The EBU has written to the UK Secretary of State for Culture, Media and Sport, John Whittingdale, to declare its support for the BBC, and its role in the UK’s creative economy, as well as society and culture, warning of the effect on the whole UK media system of a BBC that wasn’t free from political and commercial interests. The British government is currently inviting submissions for its ‘green paper’ consultation into the future scale, scope and structure of the BBC.
In the letter, the EBU expresses concern “at some of the recent discussions and developments, which risk not only a negative impact on the organisation’s ability to serve citizens, but also on the entire media system, in the UK and across Europe.” It highlights the importance of the BBC being allowed to remain “committed to putting citizens first, free from political and commercial interests.”
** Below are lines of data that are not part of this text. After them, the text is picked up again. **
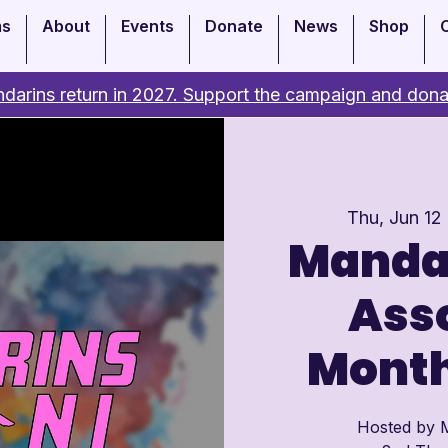
ms
About
Events
Donate
News
Shop
darins return in 2027. Support the campaign and dona
Thu, Jun 12
 
Manda
Asso
Month
Hosted by M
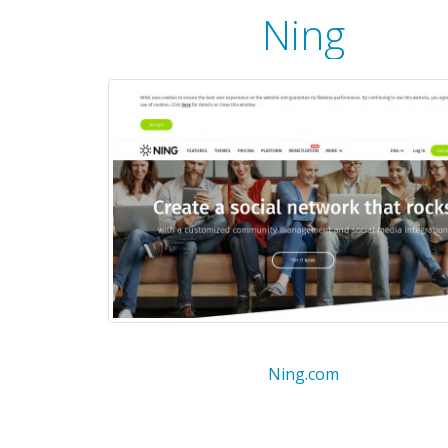
Ning
Ning.com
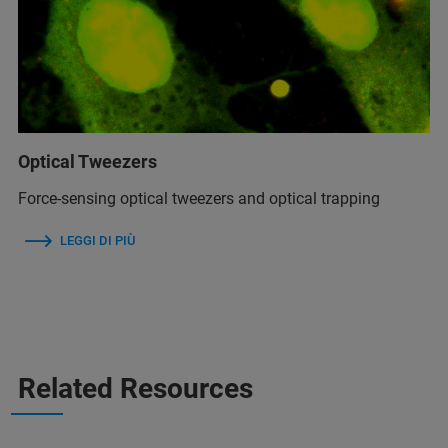
Optical Tweezers
Force-sensing optical tweezers and optical trapping
LEGGI DI PIÙ
Related Resources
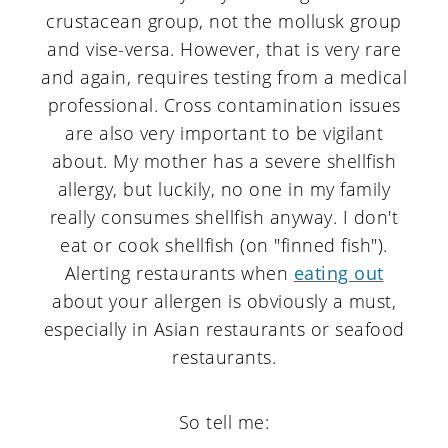
crustacean group, not the mollusk group
and vise-versa. However, that is very rare
and again, requires testing from a medical
professional. Cross contamination issues
are also very important to be vigilant
about. My mother has a severe shellfish
allergy, but luckily, no one in my family
really consumes shellfish anyway. I don't
eat or cook shellfish (on "finned fish").
Alerting restaurants when
eating out
about your allergen is obviously a must,
especially in Asian restaurants or seafood
restaurants.
So tell me:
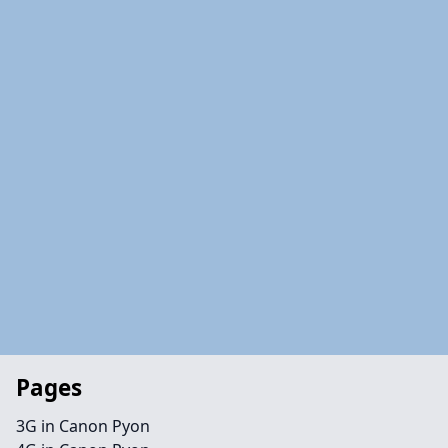
Pages
3G in Canon Pyon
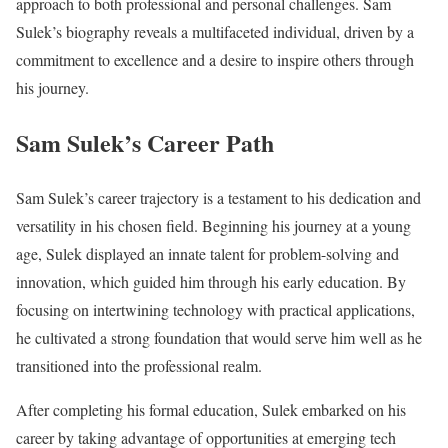
approach to both professional and personal challenges. Sam
Sulek’s biography reveals a multifaceted individual, driven by a
commitment to excellence and a desire to inspire others through
his journey.
Sam Sulek’s Career Path
Sam Sulek’s career trajectory is a testament to his dedication and
versatility in his chosen field. Beginning his journey at a young
age, Sulek displayed an innate talent for problem-solving and
innovation, which guided him through his early education. By
focusing on intertwining technology with practical applications,
he cultivated a strong foundation that would serve him well as he
transitioned into the professional realm.
After completing his formal education, Sulek embarked on his
career by taking advantage of opportunities at emerging tech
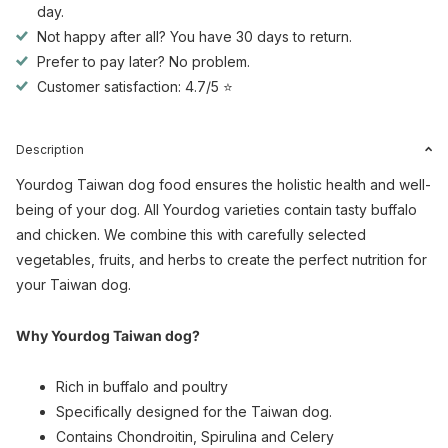
day.
Not happy after all? You have 30 days to return.
Prefer to pay later? No problem.
Customer satisfaction: 4.7/5 ⭐
Description
Yourdog Taiwan dog food ensures the holistic health and well-
being of your dog. All Yourdog varieties contain tasty buffalo
and chicken. We combine this with carefully selected
vegetables, fruits, and herbs to create the perfect nutrition for
your Taiwan dog.
Why Yourdog Taiwan dog?
Rich in buffalo and poultry
Specifically designed for the Taiwan dog.
Contains Chondroitin, Spirulina and Celery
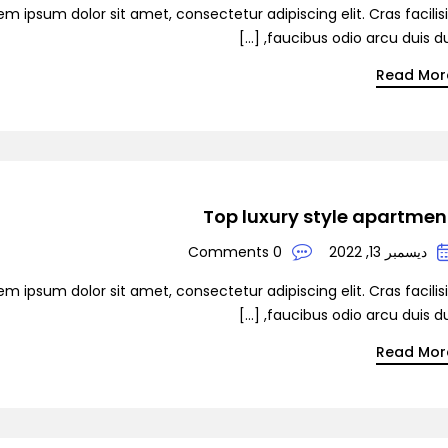
em ipsum dolor sit amet, consectetur adipiscing elit. Cras facilis
faucibus odio arcu duis dui, [
Read Mor
Top luxury style apartmen
0 Comments
ديسمبر 13, 2022
em ipsum dolor sit amet, consectetur adipiscing elit. Cras facilis
faucibus odio arcu duis dui, [
Read Mor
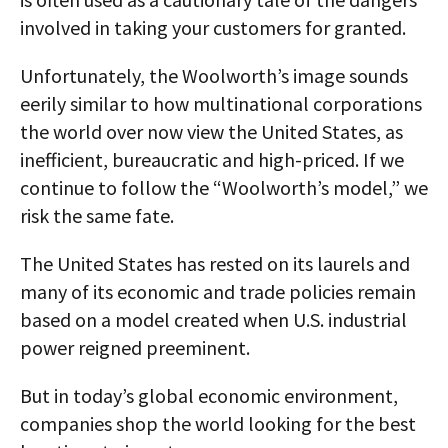
involved in taking your customers for granted.
Unfortunately, the Woolworth’s image sounds
eerily similar to how multinational corporations
the world over now view the United States, as
inefficient, bureaucratic and high-priced. If we
continue to follow the “Woolworth’s model,” we
risk the same fate.
The United States has rested on its laurels and
many of its economic and trade policies remain
based on a model created when U.S. industrial
power reigned preeminent.
But in today’s global economic environment,
companies shop the world looking for the best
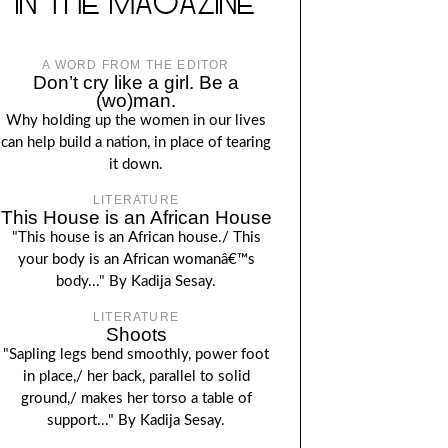
IN THE MAGAZINE
A WORD FROM THE EDITOR
Don’t cry like a girl. Be a
(wo)man.
Why holding up the women in our lives
can help build a nation, in place of tearing
it down.
LITERATURE
This House is an African House
"This house is an African house./ This
your body is an African womanâ€™s
body..." By Kadija Sesay.
LITERATURE
Shoots
"Sapling legs bend smoothly, power foot
in place,/ her back, parallel to solid
ground,/ makes her torso a table of
support..." By Kadija Sesay.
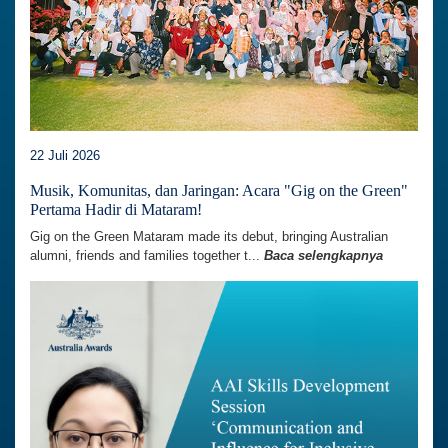
22 Juli 2026
Musik, Komunitas, dan Jaringan: Acara "Gig on the Green"
Pertama Hadir di Mataram!
Gig on the Green Mataram made its debut, bringing Australian
alumni, friends and families together t...
Baca selengkapnya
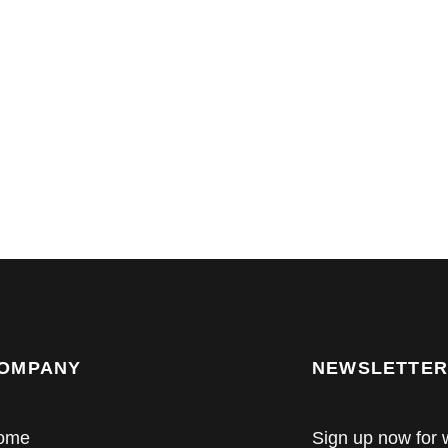
OMPANY
NEWSLETTER
ome
Sign up now for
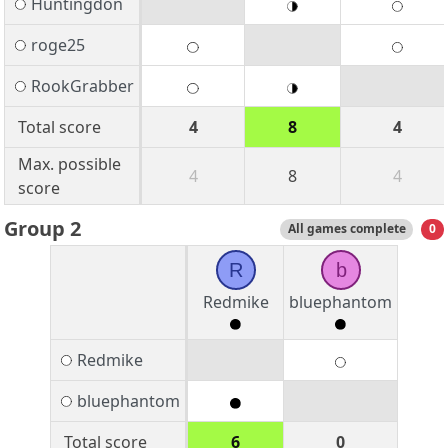
Huntingdon
roge25
RookGrabber
Total score
4
8
4
Max. possible
4
8
4
score
Group 2
All games complete
0
R
b
Redmike
bluephantom
Redmike
bluephantom
Total score
6
0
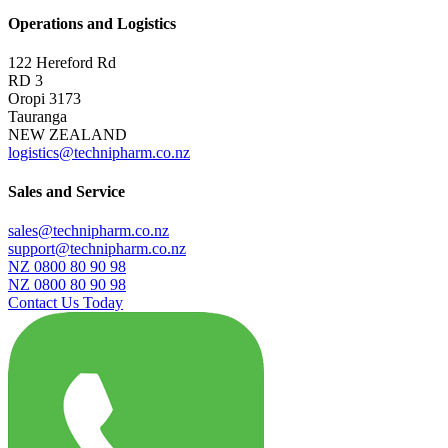
Operations and Logistics
122 Hereford Rd
RD 3
Oropi 3173
Tauranga
NEW ZEALAND
logistics@technipharm.co.nz
Sales and Service
sales@technipharm.co.nz
support@technipharm.co.nz
NZ 0800 80 90 98
NZ 0800 80 90 98
Contact Us Today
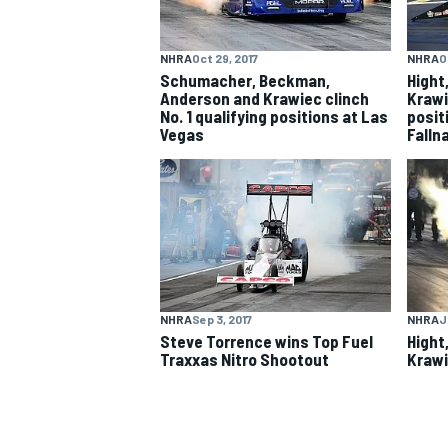
NASCAR CUP
NHRA
Oct 29, 2017
NHRA
O
Schumacher, Beckman,
Hight
Anderson and Krawiec clinch
Krawi
No. 1 qualifying positions at Las
posit
Vegas
Falln
NHRA
Sep 3, 2017
NHRA
J
Steve Torrence wins Top Fuel
Hight
Traxxas Nitro Shootout
Krawi
INDYCAR
WEC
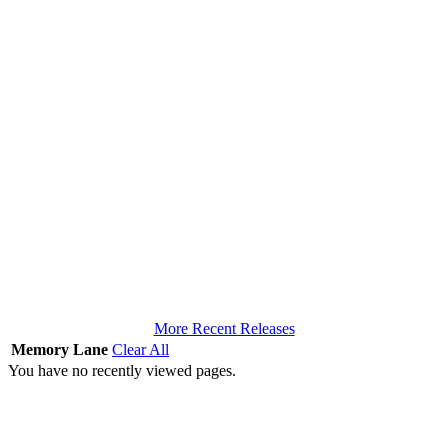
More Recent Releases
Memory Lane
Clear All
You have no recently viewed pages.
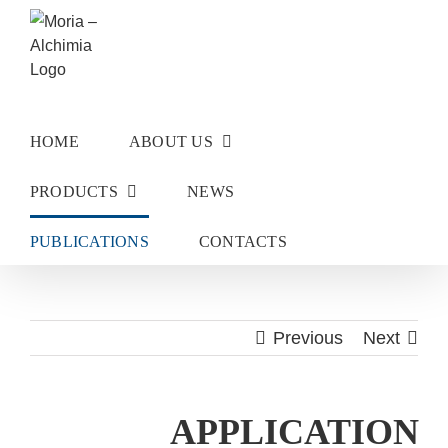
Skip
to
content
HOME
ABOUT US
PRODUCTS
NEWS
PUBLICATIONS
CONTACTS
Previous
Next
APPLICATION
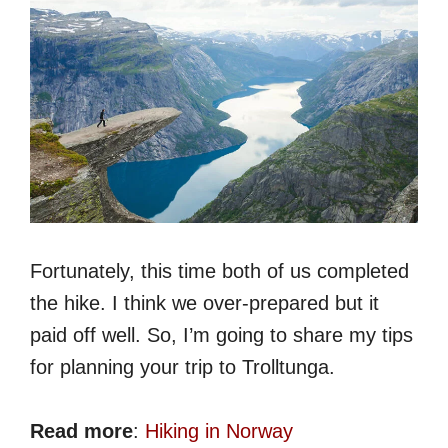
Fortunately, this time both of us completed
the hike. I think we over-prepared but it
paid off well. So, I’m going to share my tips
for planning your trip to Trolltunga.
Read more
:
Hiking in Norway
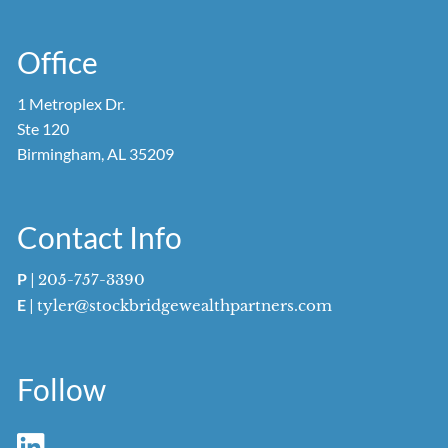
Office
1 Metroplex Dr.
Ste 120
Birmingham, AL 35209
Contact Info
P
|
205-757-3390
E
|
tyler@stockbridgewealthpartners.com
Follow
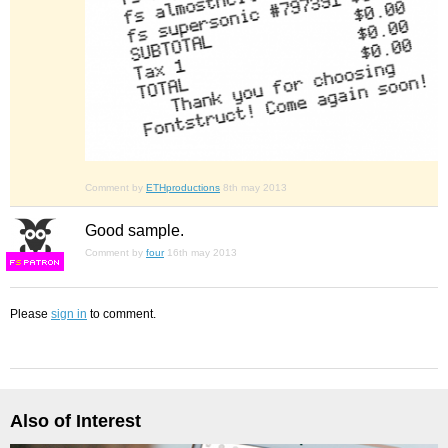
Comment by
ETHproductions
8th may 2013
Good sample.
Comment by
four
16th may 2013
F
S
Please
sign in
to comment.
Also of Interest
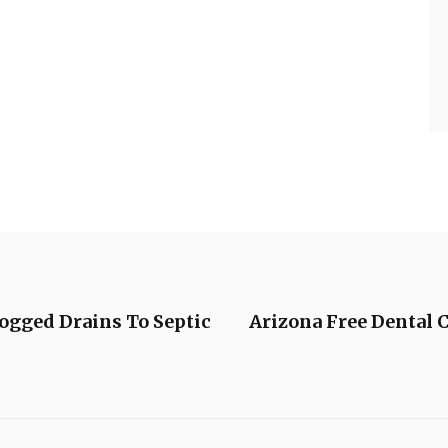
ogged Drains To Septic
Arizona Free Dental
The EBU also emphasises that “ in order to remain relevant in the future the BBC needs to maintain a strong legal framework, which ensures its editorial independence and sustainable funding.”
As a founding Member of the EBU the BBC is praised as “one of the most trusted sources of information, not only in the UK but worldwide” and says that “importance of the BBC’s contribution to the creative economy, as well as society and culture cannot be underestimated.”
The UK’s Green Paper closes on 8 October. The full text of the letter can be read below:
Letter in support of the BBC
Dear Secretary of State,
The BBC’s mission “to inform, educate and entertain” can be found in almost all European public service media charters and the BBC continues to set the standard across Europe. No public service broadcaster has better lived up to the ambition and mantra of Huw Wheldon “to make the popular good and the good popular.” Broadcasters have greatly benefited from innovations launched by the BBC. The BBC iPlayer for example has become an international industry standard for delivering on demand content.
This is why the European Broadcasting Union would, at this important time, like to express its support and commitment to one of its founding Members which created the idea of public service broadcasting as we know it nearly 100 years ago.
The BBC, thanks to its broad and varied offer available on multiple platforms, strongly contributes to ensuring the universality of high level content and helps provide citizens with a diverse and healthy media diet, which is essential for their personal growth and enables them to play their role in a functioning democracy. It must remain committed to putting citizens first, free from political and commercial interests. Any changes to how the BBC is regulated, including its remit and funding model, must be conducted in the interests of guaranteeing the BBC’s independence.
The BBC has a strong international voice that must continue to be heard. It contributes to a well-informed democratic debate and embodies European values. In times of crisis, whether economic, political or humanitarian, the BBC continues to be one of the most trusted sources of information, not only in the UK but worldwide. Across Europe, but especially in those countries where trusted, high quality media are not available, citizens turn to the BBC to make sense of the changes the world and their countries are going through. Consequently, the BBC is a clear example of how public service media contributes to society by informing citizens and therefore strengthening democracy.
The BBC is the biggest content producer within the EBU Membership. The importance of the BBC’s contribution to the creative economy, as well as society and culture cannot be underestimated. It is a major driver of the British and European creative industries. A step back in that role would result in enormous damage not only to that specific sector but also to other associated industries.
In this ever more connected world, public service media must have the scope and scale to serve audiences wherever they are, including online. By meeting this challenge the BBC has driven up broadband use and enhanced digital skills in the UK. In the current context of offer abundance and high-pace innovation there is more information than ever and truth is frequently crowded out by lies. Trust, quality and universality therefore become issues that cannot be ignored. The BBC, embracing its public service values, plays a vital role in ensuring that the entire citizenship benefits from those changes.
However, in order to remain relevant in the future the BBC needs to maintain a strong legal framework, which ensures its editorial independence and sustainable funding. The UK has always been regarded as a model for media policy across the world. The consultation and regulatory processes that support the BBC have inspired similar ones across Europe. We are concerned by some of the recent discussions and developments, which risk not only a negative impact on the organisation’s ability to serve citizens, but also on the entire media system, in the UK and across Europe.
The BBC is a great British institution. As an instrument of soft power and influence around Europe and the world it is unrivalled. It is a source of inspiration and aspiration for all our Members. When the UK makes its decision on how to shape the BBC of the future we ask that you take into account the importance the organisation has in upholding journalistic and programme-making standards at home and abroad, and the role it plays in the lives of hundreds of millions of people not just in the UK but around the globe.